Problem requirements » Write out the entries verbatim and leave the images out of the copy.

(Collected data entries)
- - - -
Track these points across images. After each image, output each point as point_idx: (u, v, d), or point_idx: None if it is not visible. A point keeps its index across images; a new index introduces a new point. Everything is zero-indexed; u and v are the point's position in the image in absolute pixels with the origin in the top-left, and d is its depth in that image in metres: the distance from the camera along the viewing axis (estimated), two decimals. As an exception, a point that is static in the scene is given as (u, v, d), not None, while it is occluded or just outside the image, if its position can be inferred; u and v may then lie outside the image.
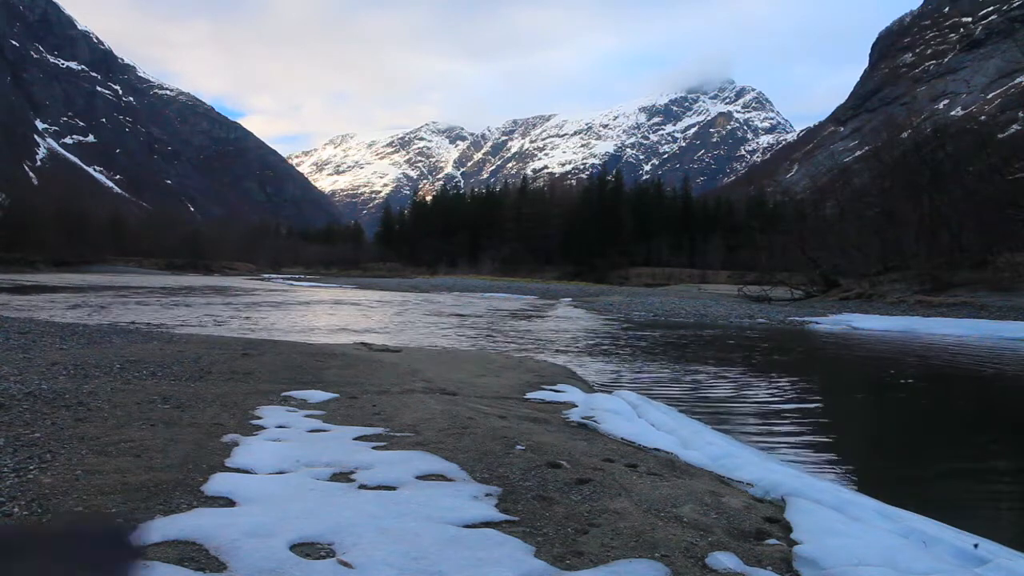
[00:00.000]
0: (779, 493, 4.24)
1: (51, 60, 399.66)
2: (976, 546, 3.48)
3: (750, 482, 4.53)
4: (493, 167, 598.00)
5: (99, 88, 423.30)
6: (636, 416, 6.75)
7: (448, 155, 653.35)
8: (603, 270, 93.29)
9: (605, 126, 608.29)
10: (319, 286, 58.66)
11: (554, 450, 4.77)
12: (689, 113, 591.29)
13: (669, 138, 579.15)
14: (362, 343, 12.41)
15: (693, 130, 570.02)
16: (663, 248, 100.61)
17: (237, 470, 3.98)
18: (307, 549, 2.90)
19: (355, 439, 4.93)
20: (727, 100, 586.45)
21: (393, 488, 3.80)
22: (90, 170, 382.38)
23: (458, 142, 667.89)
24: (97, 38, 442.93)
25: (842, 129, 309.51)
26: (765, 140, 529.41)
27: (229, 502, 3.43)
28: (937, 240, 34.74)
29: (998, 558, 3.34)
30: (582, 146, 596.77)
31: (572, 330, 19.75)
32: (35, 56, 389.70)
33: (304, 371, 8.02)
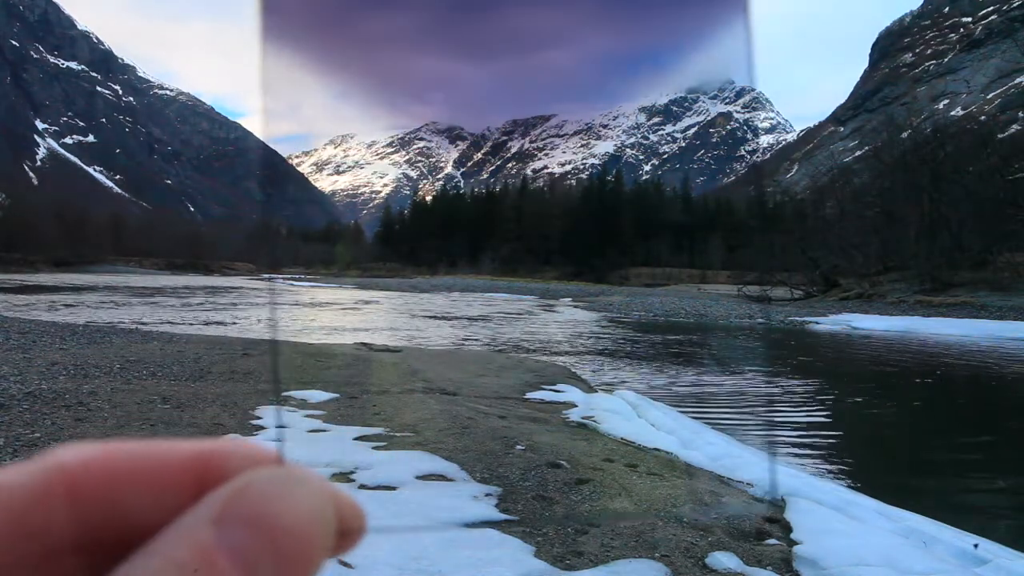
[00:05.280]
0: (779, 493, 4.24)
1: (51, 60, 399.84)
2: (976, 546, 3.48)
3: (750, 482, 4.53)
4: (493, 167, 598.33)
5: (99, 88, 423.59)
6: (636, 416, 6.76)
7: (448, 155, 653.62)
8: (603, 270, 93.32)
9: (605, 126, 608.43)
10: (319, 286, 58.64)
11: (554, 450, 4.77)
12: (689, 113, 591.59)
13: (669, 138, 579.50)
14: (362, 343, 12.41)
15: (693, 130, 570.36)
16: (663, 248, 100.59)
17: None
18: (307, 549, 2.89)
19: (355, 439, 4.93)
20: (727, 100, 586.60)
21: (393, 488, 3.81)
22: (90, 170, 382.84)
23: (458, 142, 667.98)
24: (97, 38, 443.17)
25: (842, 129, 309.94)
26: (765, 140, 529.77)
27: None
28: (937, 240, 34.68)
29: (998, 558, 3.34)
30: (582, 146, 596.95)
31: (572, 330, 19.74)
32: (35, 56, 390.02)
33: (304, 371, 8.02)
- - - -
Result for this exercise »
Track these points across images. After each image, output each point as point_idx: (u, v, d), or point_idx: None if it is not visible. A point keeps its index across images; a new index introduces a new point. Everything is zero-indexed; u and v are the point's position in the image in absolute pixels with the origin in the top-left, and d is its depth in that image in metres: the distance from the camera along the viewing axis (estimated), two decimals. As an exception, a point that is static in the scene is given as (u, v, d), not None, while it is occluded or just outside the image, if its position can be inferred; u and v may then lie outside the image.
[00:00.000]
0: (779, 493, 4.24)
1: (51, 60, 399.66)
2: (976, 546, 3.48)
3: (750, 482, 4.53)
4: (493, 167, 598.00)
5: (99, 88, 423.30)
6: (636, 416, 6.75)
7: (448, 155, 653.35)
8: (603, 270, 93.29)
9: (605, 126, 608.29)
10: (319, 286, 58.66)
11: (554, 450, 4.77)
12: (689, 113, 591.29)
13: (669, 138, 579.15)
14: (362, 343, 12.41)
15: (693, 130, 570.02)
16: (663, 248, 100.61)
17: (237, 470, 3.98)
18: (307, 549, 2.90)
19: (355, 439, 4.93)
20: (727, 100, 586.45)
21: (393, 488, 3.80)
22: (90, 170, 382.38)
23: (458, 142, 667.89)
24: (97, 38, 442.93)
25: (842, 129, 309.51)
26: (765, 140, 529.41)
27: (229, 502, 3.43)
28: (937, 240, 34.74)
29: (998, 558, 3.34)
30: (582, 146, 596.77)
31: (572, 330, 19.75)
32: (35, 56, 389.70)
33: (304, 371, 8.02)
[00:05.280]
0: (779, 493, 4.24)
1: (51, 60, 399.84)
2: (976, 546, 3.48)
3: (750, 482, 4.53)
4: (493, 167, 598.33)
5: (99, 88, 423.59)
6: (636, 416, 6.76)
7: (448, 155, 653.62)
8: (603, 270, 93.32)
9: (605, 126, 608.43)
10: (319, 286, 58.64)
11: (554, 450, 4.77)
12: (689, 113, 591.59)
13: (669, 138, 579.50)
14: (362, 343, 12.41)
15: (693, 130, 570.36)
16: (663, 248, 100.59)
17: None
18: (307, 549, 2.89)
19: (355, 439, 4.93)
20: (727, 100, 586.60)
21: (393, 488, 3.81)
22: (90, 170, 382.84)
23: (458, 142, 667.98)
24: (97, 38, 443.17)
25: (842, 129, 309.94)
26: (765, 140, 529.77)
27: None
28: (937, 240, 34.68)
29: (998, 558, 3.34)
30: (582, 146, 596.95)
31: (572, 330, 19.74)
32: (35, 56, 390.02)
33: (304, 371, 8.02)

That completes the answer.